A certa altura, quando ainda morava no interior, sua esposa proibiu a entrada de vendedores de livros em sua casa. “Eu tinha que ver os livros na esquina, longe dos olhos dela”, lembra.

Quando veio a Curitiba teve que ir se desfazendo de uns tantos “com dor no coração”, pois a situação ficara insustentável. Hoje eles ainda ocupam mais de um cômodo da casa, além da biblioteca, contrariando a advertência contida no primeiro livro que leu na magistratura: “De regra, nossas casas e apartamentos já não tem lugar para bibliotecas, além disso, a grande biblioteca é um luxo caro e desnecessário” – A Voz da Toga, Eliézer Rosa.

Biblioteca Roberto Campos 

Entrar na sala Roberto Campos, da biblioteca da Universidade Positivo, é como invadir uma parte do universo particular de um dos maiores economistas que o Brasil já teve. Roberto Campos morreu em 2001 e deixou um acervo de mais de 8 mil obras com anotações e dedicatórias que podem ser consultadas pelo público.

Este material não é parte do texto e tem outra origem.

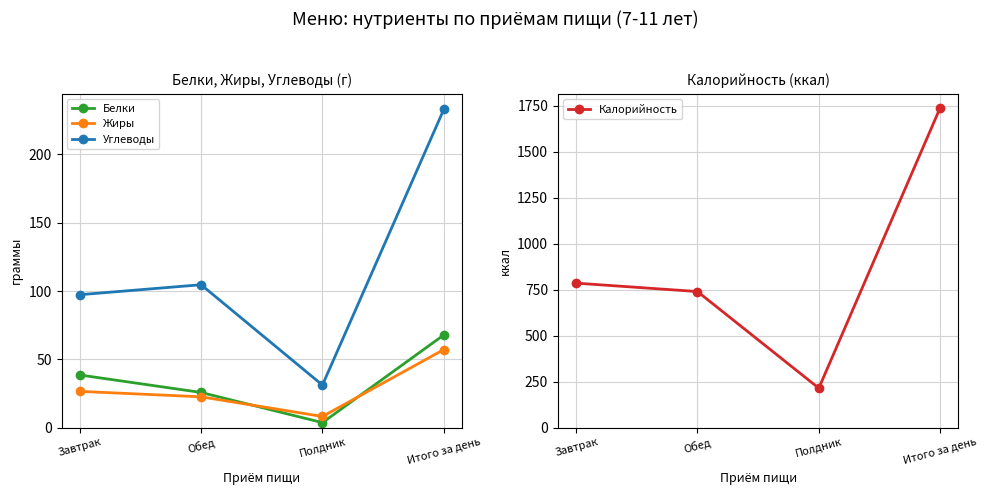

What is the average value of the Жиры series?

28.6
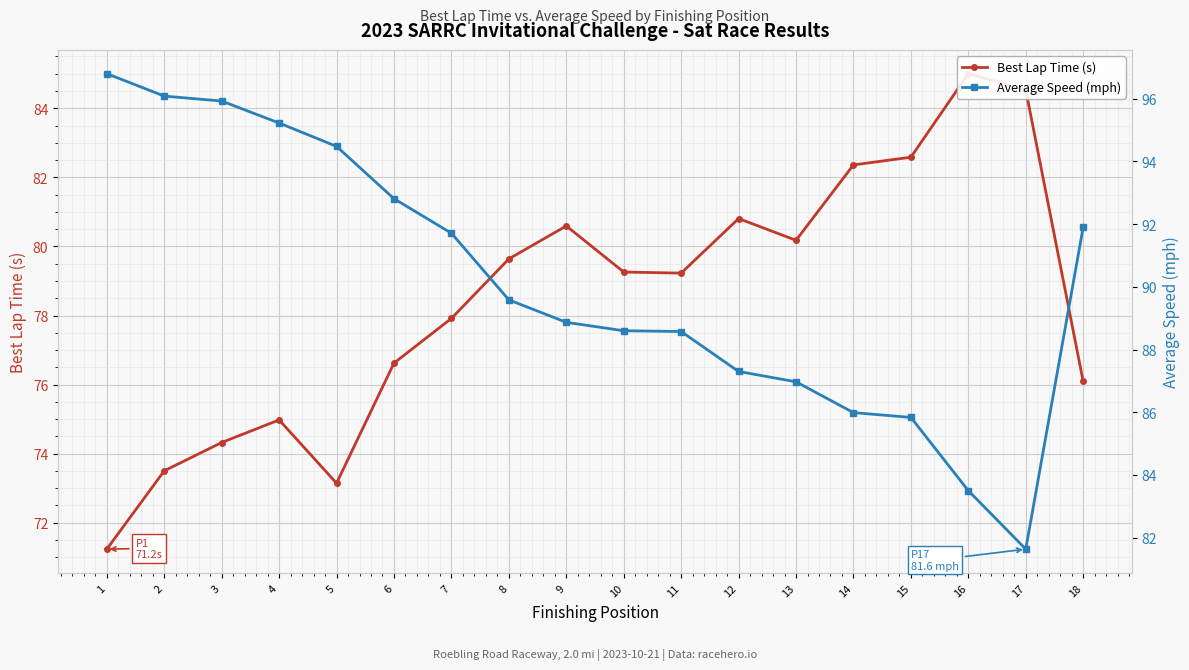

At how many categories does at least one series exceed 78?

18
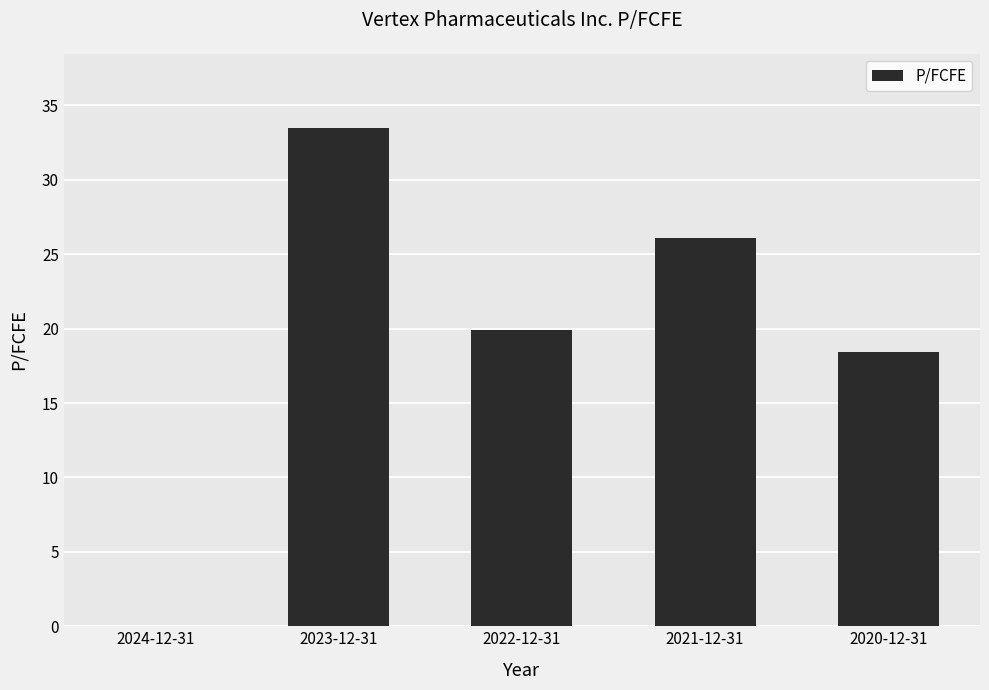

What is the maximum value shown in the chart?

33.5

Sua vasta coleção de livros foi disputada por várias instituições, sendo, ao final, adquirida pelo Grupo Positivo que não revela o valor pago. O acervo está aberto para consulta pela comunidade em geral, mas não pode ser emprestado.

Admirado pela inteligência e pelo conhecimento na área econômica, Campos foi ministro, embaixador e escritor. Em sua gestão nasceram o Banco Central, o FGTS, a caderneta de poupança. Implementou reformas, elaborou programas de governo, foi também senador, deputado e deixou uma série de outros legados.

Observando as prateleiras, descobrirá seu interesse pelos mais variados assuntos e grande inclinação pelas biografias. A quantidade de dicionários também impressiona. Um deles, o “Novo dicionário da língua portuguesa”, de Jânio Quadros, conserva a dedicatória do autor: “Ao embaixador Roberto Campos, mesmo sabendo que a obra lhe é supérflua”.

As obras de autoria de Campos também estão disponíveis no acervo. O economista Gustavo Franco foi um dos frequentadores assíduos do local, que serviu de fonte de pesquisa para o seu livro “A leis secretas da economia: revisitando Roberto Campos e as leis do Kafka”.